Austenite heat-resistant steel and ferritic heat-resistant steel have been employed as a high temperature member for power generation boilers and turbines, atomic power generation facilities, apparatuses in chemical industries, and the like because they are used for a long period of time at a high temperature under a high pressure. The ferritic heat-resistant steel is often used as a high temperature member at a temperature up to about 600° C. because it is less expensive than the austenite heat-resistant steel, has a smaller coefficient of thermal expansion, and is excellent in heat-resistant fatigue properties.
In contrast, recently, it has been examined to operate thermal power generation plants at a high temperature under a high pressure to increase an efficiency with a target of increasing a steam temperature of a steam turbine from the highest temperature of 593° C. at present to 600° C. and finally to 650° C.

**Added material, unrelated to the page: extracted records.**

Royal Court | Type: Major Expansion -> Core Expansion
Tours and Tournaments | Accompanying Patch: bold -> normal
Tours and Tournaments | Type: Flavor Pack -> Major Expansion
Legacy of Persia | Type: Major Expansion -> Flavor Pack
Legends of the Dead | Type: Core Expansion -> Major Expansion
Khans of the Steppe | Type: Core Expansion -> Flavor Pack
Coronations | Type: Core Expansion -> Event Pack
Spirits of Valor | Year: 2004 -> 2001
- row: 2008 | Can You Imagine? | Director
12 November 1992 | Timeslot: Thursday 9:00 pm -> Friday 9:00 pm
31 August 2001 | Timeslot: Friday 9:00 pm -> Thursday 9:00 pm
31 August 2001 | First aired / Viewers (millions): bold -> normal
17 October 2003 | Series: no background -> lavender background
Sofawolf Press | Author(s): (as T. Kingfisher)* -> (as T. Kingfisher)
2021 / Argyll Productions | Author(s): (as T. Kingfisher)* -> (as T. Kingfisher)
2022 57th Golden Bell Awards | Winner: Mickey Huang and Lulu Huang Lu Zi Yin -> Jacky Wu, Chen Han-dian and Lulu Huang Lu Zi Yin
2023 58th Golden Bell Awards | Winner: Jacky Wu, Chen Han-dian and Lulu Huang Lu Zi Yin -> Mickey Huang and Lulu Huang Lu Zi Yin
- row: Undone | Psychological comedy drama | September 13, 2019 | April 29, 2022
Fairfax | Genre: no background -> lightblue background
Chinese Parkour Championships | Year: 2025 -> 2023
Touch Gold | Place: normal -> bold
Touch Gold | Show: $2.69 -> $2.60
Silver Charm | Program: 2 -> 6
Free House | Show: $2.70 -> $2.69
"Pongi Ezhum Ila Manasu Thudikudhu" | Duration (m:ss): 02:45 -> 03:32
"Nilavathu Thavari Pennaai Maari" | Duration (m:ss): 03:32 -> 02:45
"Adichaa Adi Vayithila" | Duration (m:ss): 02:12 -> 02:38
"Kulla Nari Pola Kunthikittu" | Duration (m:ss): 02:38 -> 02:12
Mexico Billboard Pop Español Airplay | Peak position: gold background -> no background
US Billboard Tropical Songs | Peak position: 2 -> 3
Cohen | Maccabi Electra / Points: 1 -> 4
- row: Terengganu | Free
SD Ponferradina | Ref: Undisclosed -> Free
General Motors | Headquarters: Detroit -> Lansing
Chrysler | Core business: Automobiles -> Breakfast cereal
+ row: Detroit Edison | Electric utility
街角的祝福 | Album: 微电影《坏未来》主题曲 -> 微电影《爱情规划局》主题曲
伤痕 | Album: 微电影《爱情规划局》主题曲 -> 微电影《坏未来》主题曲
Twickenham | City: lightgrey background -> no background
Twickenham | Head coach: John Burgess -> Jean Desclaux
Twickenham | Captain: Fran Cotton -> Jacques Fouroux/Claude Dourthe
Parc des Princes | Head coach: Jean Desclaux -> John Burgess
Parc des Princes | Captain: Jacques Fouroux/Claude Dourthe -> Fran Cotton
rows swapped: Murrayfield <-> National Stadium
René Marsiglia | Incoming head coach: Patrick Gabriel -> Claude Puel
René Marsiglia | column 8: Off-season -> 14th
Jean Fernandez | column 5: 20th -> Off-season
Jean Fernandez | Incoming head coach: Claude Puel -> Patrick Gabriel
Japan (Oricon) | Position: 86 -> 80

In general, conventional ferritic heat-resistant steel is made by combining enhancement of precipitation achieved by an M23C6 type carbide precipitating on martensite grain boundaries and an MX type carbon-nitride dispersing and precipitating in grains with enhancement of a ferrite mother phase achieved by adding tungsten, molybdenum, cobalt, and the like, as disclosed in, for example, Japanese Patent No. 2948324. However, when the ferritic heat-resistant steel is subjected to creep at a temperature exceeding 600° C. for a long period of time exceeding 10,000 hours, the M23C6 type carbide is coarsened and the effect of enhancement of precipitation is reduced as well as a dislocation is actively recovered and a high temperature creep strength is greatly deteriorated. As disclosed in, for example, Japanese Patent Application Laid-Open (JP-A) No. 62-180039, a method of preventing the deterioration of the creep strength for a long period of time is to maintain the enhancement of precipitation by reducing an additive amount of carbon and precipitating a nitride that is more stable than a carbide at a high temperature and unlike to be coarsened. However, carbon is necessary to secure hardenability of the ferritic heat-resistant steel, and when carbon is simply reduced, the ferritic heat-resistant steel is not sufficiently hardened and a strength enhancing effect is reduced by a dislocation introduced in hardening. Thus, there has been not yet provided ferritic heat-resistant steel having a large creep strength for a long period of time at a high temperature exceeding 600° C.